=== Begin Enclosure ===

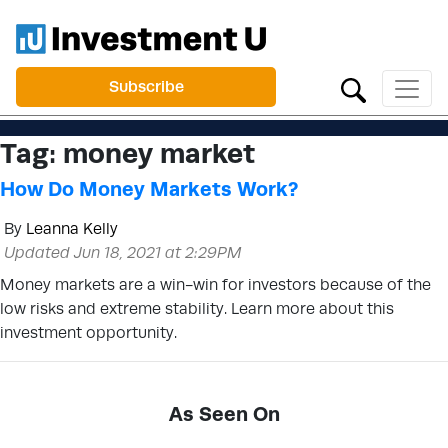
Subscribe
Tag:
money market
How Do Money Markets Work?
By
Leanna Kelly
Updated Jun 18, 2021 at 2:29PM
Money markets are a win-win for investors because of the
low risks and extreme stability. Learn more about this
investment opportunity.
As Seen On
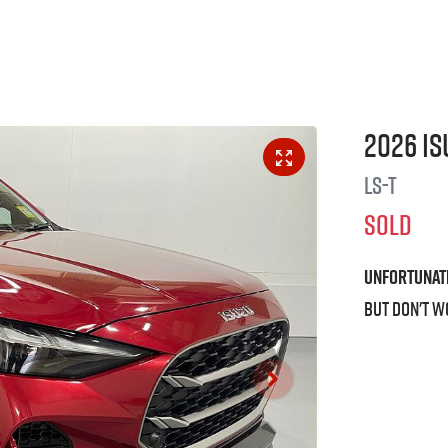
2026
Is
LS-T
SOLD
Unfortunat
But don't w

=== End Enclosure ===

*What needs to be done*
Above are the records; transcribe them exactly without the pictures.

*Result of this task*
Subscribe
Tag:
money market
How Do Money Markets Work?
By
Leanna Kelly
Updated Jun 18, 2021 at 2:29PM
Money markets are a win-win for investors because of the
low risks and extreme stability. Learn more about this
investment opportunity.
As Seen On
2026
Is
LS-T
SOLD
Unfortunat
But don't w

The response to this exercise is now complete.